L’analista militare Pavel Felgenhauer, colui che predisse nel 2008 l’azione di Putin contro la Georgia in Abkhazia, noto per le posizioni critiche con la leadership politica militare russa espresse anche con interventi alla Jamestown Foundation, intervenendo dagli studi della tv indipendente russa Dozhd (quelli nuovi, dopo lo sfratto del 2014 ordinato dal governo di Mosca) ha spiegato che “ulteriori duelli sono possibili, durante questi aerei russi potrebbero attaccare gli aerei turchi al fine di proteggere i nostri bombardieri; e anche battaglie navali tra le flotte turche e russe sono altrettanto possibili”. In effetti, il ministero della Difesa russa ha già comunicato che da dopo l’abbattimento tutti i bombardieri saranno scortati da caccia da superiorità aerea, al fine di evitare altri “incidenti”.
GLI AVVERTIMENTI DI ANKARA
Tara Copp, corrispondente dal Pentagono della rivista militare americana Stars&Stripes, ha ricordato che la Turchia in un incontro ufficiale aveva messo in guardia la Russia su episodi di sconfinamento già avvenuti (la pratica era arrivata anche alla Nato, che aveva chiesto rispetto degli spazi aerei).

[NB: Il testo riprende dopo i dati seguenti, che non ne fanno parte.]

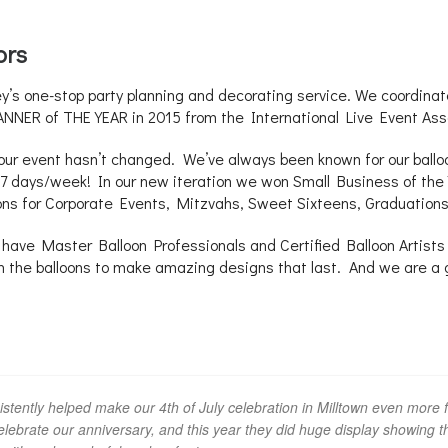
ors
 one-stop party planning and decorating service. We coordinate
NNER of THE YEAR in 2015 from the International Live Event Ass
your event hasn’t changed. We’ve always been known for our balloo
 – 7 days/week! In our new iteration we won Small Business of t
ons for Corporate Events, Mitzvahs, Sweet Sixteens, Graduatio
have Master Balloon Professionals and Certified Balloon Artists o
th the balloons to make amazing designs that last. And we are a 
tently helped make our 4th of July celebration in Milltown even more fe
ebrate our anniversary, and this year they did huge display showing the 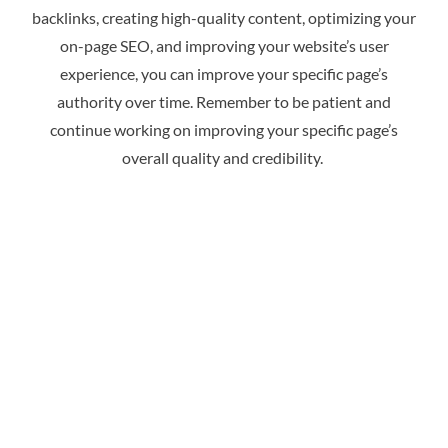
backlinks, creating high-quality content, optimizing your
on-page SEO, and improving your website’s user
experience, you can improve your specific page’s
authority over time. Remember to be patient and
continue working on improving your specific page’s
overall quality and credibility.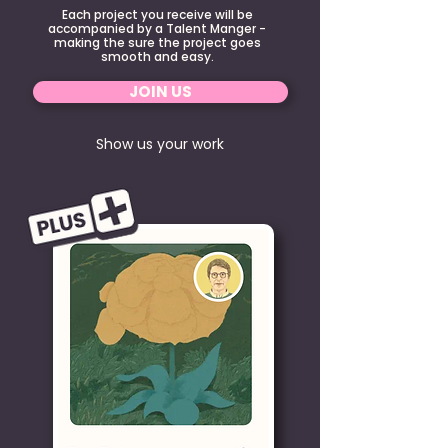
Each project you receive will be
accompanied by a Talent Manger -
making the sure the project goes
smooth and easy.
JOIN US
Show us your work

In quell’occasione fu deciso di aprire un canale di comunicazioni radio (lo stesso usato anche dagli Stati Uniti), ma secondo le autorità turche i due Su24 che lunedì stavano uscendo dal territorio siriano non hanno usato quel canale per rispondere agli avvisi dei piloti degli F16, circostanza che li ha portati a credere che si trattasse di una “minaccia imminente” e che quei due aerei fossero dell’aviazione di Damasco. Così, mentre uno dei bombardieri russi è rientrato in territorio siriano, l’altro, che si dirigeva verso Hatay, è stato abbattuto. Sotto quest’ottica si inquadra una regola d’ingaggio chiara esternata più volte dal governo turco che recita più o meno così: “Chi entra senza autorizzazione sul nostro spazio aereo viene abbattuto”. Nel marzo del 2014 toccò ad un Mig, quella volta siriano davvero, colpito perché aveva sconfinato mentre colpiva i ribelli nell’area di Kassab a nord di Latakia: “Se violi il nostro confine, il nostro schiaffo sarà duro” era stato il commento di Erdogan su quell’episodio.
IL PARERE DEGLI ESPERTI
Alzare il livello della propria credibilità dopo mesi di avvertimenti (“abbiamo bisogno di inviare un messaggio che siamo seriamente proteggere i nostri interessi”), è quello che secondo Alexander Clarkson, docente presso il King College di Londra, ha voluto fare Erdogan. Per Dmitry Gorenburg, professore al Davis Center for Russian and Eurasian Studies dell’Università di Harvard, il fatto preoccupante è che l’incidente è arrivato nel momento in cui lo Stato islamico si è rivelato più pericoloso per attacchi all’estero (riferimento agli attentati di Parigi, a Beirut, alla bomba sull’Airbus russo caduto sul Sinai), ma “gli interessi divergenti dei paesi coinvolti” non permetteranno la creazione di un fronte unico contro il Califfato. Edward Lucas, senior editor dell’Economist, sottolinea come questo incidente “atteso” (visto che nello stesso spazio volano aerei americani, russi, siriani, francesi) dimostri, al di là della propaganda trionfalistica con cui Mosca descriveva la propria missione contro i terroristi, che “la Russia sta combattendo una vera e propria guerra, dove i suoi aerei non sono al sicuro”. Il grande problema è che, secondo Alex Kokcharov, analista della rivista di intelligence IHS, nella guerra per procura siriana si sta assottigliando la distanza i proxy locali e i propri sponsor, con quest’ultimi sempre più coinvolti direttamente.
PUTIN E LA NATO
Clarkson spiega che la Russia s’è presa dei rischi folli aumentando in modo così evidente il proprio coinvolgimento in Siria: rischi economici e pure militari, per non parlare delle possibili ritorsioni sulla sicurezza interna. Con l’idea del “possiamo fare quello che vogliamo, come con l’Ucraina, hanno completamente sottovalutato” la situazione. Per questo, secondo Galeotti, “non ci stiamo dirigendo verso la Terza Guerra Mondiale”, anche se Mosca, come visto, cercherà di punire Ankara e di far valere il proprio peso, “la Nato e soprattutto la Germania, lavoreranno per una de-escalation”. Gustava Gressel, del Council on Foreign Relations dell’Unione Europea, ha spiegato intervenendo a Radio Free Europe, che “Erdogan non gode di pieno sostegno dall’Occidente, e solo perché la Russia è antioccidentale non significa che l’Occidente sosterrà ciecamente la Turchia”.